Segment Start: PASSAGE SHOWN
Moulton Windmill in the Lincolnshire village of Moulton, between Spalding and Holbeach is a restored windmill claimed to be the tallest tower mill in the United Kingdom.

The nine-storeyed mill is 80 ft (24.4 metres) to the curb and 100 ft (29.6 metres) to top of the ogee cap. In full working order again with its (or her) four patent sails on, Moulton mill is the tallest working windmill in Great Britain and one of the tallest worldwide. (The 9-storey tower windmill at Sutton, near Stalham, Norfolk has about 67 ft 6 in to the curb, 79 ft 6 in to the top of the Norfolk boat-shaped cap).

The mill, built in c. 1822 by Robert King, was a fully functioning windmill, grinding wheat and other products. However, on 20 December 1894, the sails were damaged in a harsh gale and were removed in 1895. Soon afterwards, a steam system was installed to power the mill. A. W. Tindall leased it from the King family from 1890 until 1921. The Biggadike family, who took over tenancy of the mill in 1924 continued to mill, albeit small quantities of animal feed, until 1995.
Segment End: PASSAGE SHOWN
• _EXERCISE DESCRIPTION_
For each statement, answer yes or no on whether it agrees with the Moulton Windmill passage, and quote the words from the passage that decide it. 1. The mill's sails were taken down in 1895. 2. The Biggadike family became tenants of the mill in 1890. 3. The mill was built around 1822 by Robert King. The rows that come next are not needed.
Segment Start: DATA EXTRACT
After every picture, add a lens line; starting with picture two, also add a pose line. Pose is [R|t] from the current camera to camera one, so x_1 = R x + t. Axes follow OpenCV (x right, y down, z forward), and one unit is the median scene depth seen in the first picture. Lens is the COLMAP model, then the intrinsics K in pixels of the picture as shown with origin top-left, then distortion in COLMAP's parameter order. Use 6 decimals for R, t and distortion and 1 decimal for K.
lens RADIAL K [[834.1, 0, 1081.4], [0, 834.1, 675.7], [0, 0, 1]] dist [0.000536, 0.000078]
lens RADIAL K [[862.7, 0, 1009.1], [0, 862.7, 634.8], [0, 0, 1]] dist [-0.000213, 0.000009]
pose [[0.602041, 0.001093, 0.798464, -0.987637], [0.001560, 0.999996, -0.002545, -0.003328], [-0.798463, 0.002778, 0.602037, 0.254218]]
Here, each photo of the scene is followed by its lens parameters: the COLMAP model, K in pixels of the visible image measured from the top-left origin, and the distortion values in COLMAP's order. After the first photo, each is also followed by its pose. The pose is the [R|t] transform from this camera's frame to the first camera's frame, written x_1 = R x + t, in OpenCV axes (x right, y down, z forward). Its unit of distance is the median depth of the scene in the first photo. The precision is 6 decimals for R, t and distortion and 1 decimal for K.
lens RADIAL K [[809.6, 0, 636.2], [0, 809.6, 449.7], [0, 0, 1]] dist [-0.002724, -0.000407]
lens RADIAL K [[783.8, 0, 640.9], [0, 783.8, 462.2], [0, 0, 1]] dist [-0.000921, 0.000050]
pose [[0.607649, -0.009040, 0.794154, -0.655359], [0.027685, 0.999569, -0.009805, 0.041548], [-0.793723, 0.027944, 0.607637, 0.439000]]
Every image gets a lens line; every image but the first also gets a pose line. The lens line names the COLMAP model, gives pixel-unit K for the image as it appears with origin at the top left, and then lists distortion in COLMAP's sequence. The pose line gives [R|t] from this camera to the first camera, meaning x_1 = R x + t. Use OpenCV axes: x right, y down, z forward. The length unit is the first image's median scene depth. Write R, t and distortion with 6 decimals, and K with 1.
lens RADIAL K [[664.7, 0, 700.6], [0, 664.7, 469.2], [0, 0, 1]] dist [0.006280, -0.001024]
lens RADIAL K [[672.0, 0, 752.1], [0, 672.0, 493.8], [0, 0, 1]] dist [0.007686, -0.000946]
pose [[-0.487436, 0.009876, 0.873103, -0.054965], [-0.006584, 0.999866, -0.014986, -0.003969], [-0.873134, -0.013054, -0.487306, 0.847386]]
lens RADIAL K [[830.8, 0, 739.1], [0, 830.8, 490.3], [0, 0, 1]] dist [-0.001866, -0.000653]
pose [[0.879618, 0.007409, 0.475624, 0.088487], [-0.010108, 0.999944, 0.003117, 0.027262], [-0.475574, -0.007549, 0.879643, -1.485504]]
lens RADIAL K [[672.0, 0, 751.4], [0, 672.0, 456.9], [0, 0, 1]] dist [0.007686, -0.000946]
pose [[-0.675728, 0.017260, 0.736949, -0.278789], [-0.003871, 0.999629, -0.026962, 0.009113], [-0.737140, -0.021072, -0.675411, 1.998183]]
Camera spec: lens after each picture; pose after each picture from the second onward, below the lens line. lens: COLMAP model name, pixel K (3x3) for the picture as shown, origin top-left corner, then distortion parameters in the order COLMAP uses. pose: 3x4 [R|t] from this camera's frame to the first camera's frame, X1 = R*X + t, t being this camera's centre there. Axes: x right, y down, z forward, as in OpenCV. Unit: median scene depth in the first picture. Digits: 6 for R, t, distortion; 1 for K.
Segment End: DATA EXTRACT
• _WRITTEN RESPONSE_
1. Yes: "were removed in 1895."
2. No: "who took over tenancy of the mill in 1924."
3. Yes: "built in c. 1822 by Robert King."